EXERCISE OBJECTIVE:
Reproduce every line of the records below without changing a single character.

RECORDS SHOWN:
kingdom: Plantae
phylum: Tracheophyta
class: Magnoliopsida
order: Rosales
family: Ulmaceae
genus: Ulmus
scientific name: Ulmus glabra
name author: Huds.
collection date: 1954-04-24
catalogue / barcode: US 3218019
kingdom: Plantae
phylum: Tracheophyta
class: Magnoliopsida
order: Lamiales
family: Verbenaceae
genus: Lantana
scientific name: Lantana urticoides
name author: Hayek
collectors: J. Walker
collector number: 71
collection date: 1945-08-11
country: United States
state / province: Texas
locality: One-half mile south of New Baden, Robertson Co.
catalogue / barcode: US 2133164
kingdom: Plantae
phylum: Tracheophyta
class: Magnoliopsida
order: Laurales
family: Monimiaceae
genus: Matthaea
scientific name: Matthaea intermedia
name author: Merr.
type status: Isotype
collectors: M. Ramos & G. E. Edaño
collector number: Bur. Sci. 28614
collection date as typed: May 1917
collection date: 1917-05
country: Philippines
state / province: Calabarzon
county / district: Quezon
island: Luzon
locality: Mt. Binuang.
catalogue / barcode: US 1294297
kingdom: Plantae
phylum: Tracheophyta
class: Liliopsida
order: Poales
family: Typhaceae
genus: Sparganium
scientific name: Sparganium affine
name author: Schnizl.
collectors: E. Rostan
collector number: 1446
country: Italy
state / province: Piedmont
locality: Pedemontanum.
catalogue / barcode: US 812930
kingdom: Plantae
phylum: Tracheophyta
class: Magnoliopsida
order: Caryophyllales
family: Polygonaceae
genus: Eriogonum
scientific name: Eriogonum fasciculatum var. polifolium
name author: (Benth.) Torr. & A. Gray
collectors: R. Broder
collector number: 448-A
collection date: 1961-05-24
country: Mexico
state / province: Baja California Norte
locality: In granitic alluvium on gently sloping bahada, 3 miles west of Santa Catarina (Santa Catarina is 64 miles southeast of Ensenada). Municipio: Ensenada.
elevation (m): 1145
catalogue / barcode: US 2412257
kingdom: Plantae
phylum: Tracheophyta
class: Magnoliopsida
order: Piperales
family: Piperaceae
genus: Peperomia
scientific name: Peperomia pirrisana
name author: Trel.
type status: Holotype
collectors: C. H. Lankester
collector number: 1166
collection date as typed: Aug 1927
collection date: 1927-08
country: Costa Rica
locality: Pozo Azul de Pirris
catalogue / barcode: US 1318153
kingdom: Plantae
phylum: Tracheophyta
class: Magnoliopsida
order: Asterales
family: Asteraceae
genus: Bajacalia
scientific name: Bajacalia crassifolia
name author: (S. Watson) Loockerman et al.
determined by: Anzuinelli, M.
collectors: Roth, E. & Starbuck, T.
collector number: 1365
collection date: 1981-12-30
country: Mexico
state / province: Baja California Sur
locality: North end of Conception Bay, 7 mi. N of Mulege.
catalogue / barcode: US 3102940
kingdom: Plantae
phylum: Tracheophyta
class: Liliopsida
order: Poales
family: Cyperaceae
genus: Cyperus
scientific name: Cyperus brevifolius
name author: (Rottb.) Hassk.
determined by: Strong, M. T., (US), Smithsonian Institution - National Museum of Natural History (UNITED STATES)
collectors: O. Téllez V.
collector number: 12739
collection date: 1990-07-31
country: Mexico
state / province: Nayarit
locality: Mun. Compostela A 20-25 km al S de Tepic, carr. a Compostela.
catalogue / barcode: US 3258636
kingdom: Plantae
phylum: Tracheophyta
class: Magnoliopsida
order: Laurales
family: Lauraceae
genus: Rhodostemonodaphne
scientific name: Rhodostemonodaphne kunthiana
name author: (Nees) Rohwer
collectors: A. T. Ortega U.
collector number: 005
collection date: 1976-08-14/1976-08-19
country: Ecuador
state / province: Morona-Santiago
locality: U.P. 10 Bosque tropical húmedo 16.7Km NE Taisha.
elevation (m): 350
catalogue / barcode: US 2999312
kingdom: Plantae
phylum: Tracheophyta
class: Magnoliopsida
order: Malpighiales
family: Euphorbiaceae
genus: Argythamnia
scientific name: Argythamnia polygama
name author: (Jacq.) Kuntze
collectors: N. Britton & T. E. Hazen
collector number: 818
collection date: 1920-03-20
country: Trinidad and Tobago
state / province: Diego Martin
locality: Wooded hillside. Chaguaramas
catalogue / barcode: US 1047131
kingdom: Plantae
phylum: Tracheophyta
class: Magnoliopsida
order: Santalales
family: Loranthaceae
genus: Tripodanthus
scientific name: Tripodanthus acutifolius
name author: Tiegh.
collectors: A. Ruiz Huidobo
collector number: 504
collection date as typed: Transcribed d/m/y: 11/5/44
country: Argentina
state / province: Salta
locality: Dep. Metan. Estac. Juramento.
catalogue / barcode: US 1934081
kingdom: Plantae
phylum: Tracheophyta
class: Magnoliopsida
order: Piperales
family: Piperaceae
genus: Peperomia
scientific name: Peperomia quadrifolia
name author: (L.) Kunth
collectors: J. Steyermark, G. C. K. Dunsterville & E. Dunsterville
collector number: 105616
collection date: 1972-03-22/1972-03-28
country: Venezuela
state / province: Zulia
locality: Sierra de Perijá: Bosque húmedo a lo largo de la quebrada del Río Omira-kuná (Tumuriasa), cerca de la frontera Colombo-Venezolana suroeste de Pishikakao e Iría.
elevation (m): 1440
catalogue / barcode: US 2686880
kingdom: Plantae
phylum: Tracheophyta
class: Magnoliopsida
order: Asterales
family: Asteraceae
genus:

WRITTEN SOLUTION:
kingdom: Plantae
phylum: Tracheophyta
class: Magnoliopsida
order: Rosales
family: Ulmaceae
genus: Ulmus
scientific name: Ulmus glabra
name author: Huds.
collection date: 1954-04-24
catalogue / barcode: US 3218019
kingdom: Plantae
phylum: Tracheophyta
class: Magnoliopsida
order: Lamiales
family: Verbenaceae
genus: Lantana
scientific name: Lantana urticoides
name author: Hayek
collectors: J. Walker
collector number: 71
collection date: 1945-08-11
country: United States
state / province: Texas
locality: One-half mile south of New Baden, Robertson Co.
catalogue / barcode: US 2133164
kingdom: Plantae
phylum: Tracheophyta
class: Magnoliopsida
order: Laurales
family: Monimiaceae
genus: Matthaea
scientific name: Matthaea intermedia
name author: Merr.
type status: Isotype
collectors: M. Ramos & G. E. Edaño
collector number: Bur. Sci. 28614
collection date as typed: May 1917
collection date: 1917-05
country: Philippines
state / province: Calabarzon
county / district: Quezon
island: Luzon
locality: Mt. Binuang.
catalogue / barcode: US 1294297
kingdom: Plantae
phylum: Tracheophyta
class: Liliopsida
order: Poales
family: Typhaceae
genus: Sparganium
scientific name: Sparganium affine
name author: Schnizl.
collectors: E. Rostan
collector number: 1446
country: Italy
state / province: Piedmont
locality: Pedemontanum.
catalogue / barcode: US 812930
kingdom: Plantae
phylum: Tracheophyta
class: Magnoliopsida
order: Caryophyllales
family: Polygonaceae
genus: Eriogonum
scientific name: Eriogonum fasciculatum var. polifolium
name author: (Benth.) Torr. & A. Gray
collectors: R. Broder
collector number: 448-A
collection date: 1961-05-24
country: Mexico
state / province: Baja California Norte
locality: In granitic alluvium on gently sloping bahada, 3 miles west of Santa Catarina (Santa Catarina is 64 miles southeast of Ensenada). Municipio: Ensenada.
elevation (m): 1145
catalogue / barcode: US 2412257
kingdom: Plantae
phylum: Tracheophyta
class: Magnoliopsida
order: Piperales
family: Piperaceae
genus: Peperomia
scientific name: Peperomia pirrisana
name author: Trel.
type status: Holotype
collectors: C. H. Lankester
collector number: 1166
collection date as typed: Aug 1927
collection date: 1927-08
country: Costa Rica
locality: Pozo Azul de Pirris
catalogue / barcode: US 1318153
kingdom: Plantae
phylum: Tracheophyta
class: Magnoliopsida
order: Asterales
family: Asteraceae
genus: Bajacalia
scientific name: Bajacalia crassifolia
name author: (S. Watson) Loockerman et al.
determined by: Anzuinelli, M.
collectors: Roth, E. & Starbuck, T.
collector number: 1365
collection date: 1981-12-30
country: Mexico
state / province: Baja California Sur
locality: North end of Conception Bay, 7 mi. N of Mulege.
catalogue / barcode: US 3102940
kingdom: Plantae
phylum: Tracheophyta
class: Liliopsida
order: Poales
family: Cyperaceae
genus: Cyperus
scientific name: Cyperus brevifolius
name author: (Rottb.) Hassk.
determined by: Strong, M. T., (US), Smithsonian Institution - National Museum of Natural History (UNITED STATES)
collectors: O. Téllez V.
collector number: 12739
collection date: 1990-07-31
country: Mexico
state / province: Nayarit
locality: Mun. Compostela A 20-25 km al S de Tepic, carr. a Compostela.
catalogue / barcode: US 3258636
kingdom: Plantae
phylum: Tracheophyta
class: Magnoliopsida
order: Laurales
family: Lauraceae
genus: Rhodostemonodaphne
scientific name: Rhodostemonodaphne kunthiana
name author: (Nees) Rohwer
collectors: A. T. Ortega U.
collector number: 005
collection date: 1976-08-14/1976-08-19
country: Ecuador
state / province: Morona-Santiago
locality: U.P. 10 Bosque tropical húmedo 16.7Km NE Taisha.
elevation (m): 350
catalogue / barcode: US 2999312
kingdom: Plantae
phylum: Tracheophyta
class: Magnoliopsida
order: Malpighiales
family: Euphorbiaceae
genus: Argythamnia
scientific name: Argythamnia polygama
name author: (Jacq.) Kuntze
collectors: N. Britton & T. E. Hazen
collector number: 818
collection date: 1920-03-20
country: Trinidad and Tobago
state / province: Diego Martin
locality: Wooded hillside. Chaguaramas
catalogue / barcode: US 1047131
kingdom: Plantae
phylum: Tracheophyta
class: Magnoliopsida
order: Santalales
family: Loranthaceae
genus: Tripodanthus
scientific name: Tripodanthus acutifolius
name author: Tiegh.
collectors: A. Ruiz Huidobo
collector number: 504
collection date as typed: Transcribed d/m/y: 11/5/44
country: Argentina
state / province: Salta
locality: Dep. Metan. Estac. Juramento.
catalogue / barcode: US 1934081
kingdom: Plantae
phylum: Tracheophyta
class: Magnoliopsida
order: Piperales
family: Piperaceae
genus: Peperomia
scientific name: Peperomia quadrifolia
name author: (L.) Kunth
collectors: J. Steyermark, G. C. K. Dunsterville & E. Dunsterville
collector number: 105616
collection date: 1972-03-22/1972-03-28
country: Venezuela
state / province: Zulia
locality: Sierra de Perijá: Bosque húmedo a lo largo de la quebrada del Río Omira-kuná (Tumuriasa), cerca de la frontera Colombo-Venezolana suroeste de Pishikakao e Iría.
elevation (m): 1440
catalogue / barcode: US 2686880
kingdom: Plantae
phylum: Tracheophyta
class: Magnoliopsida
order: Asterales
family: Asteraceae
genus:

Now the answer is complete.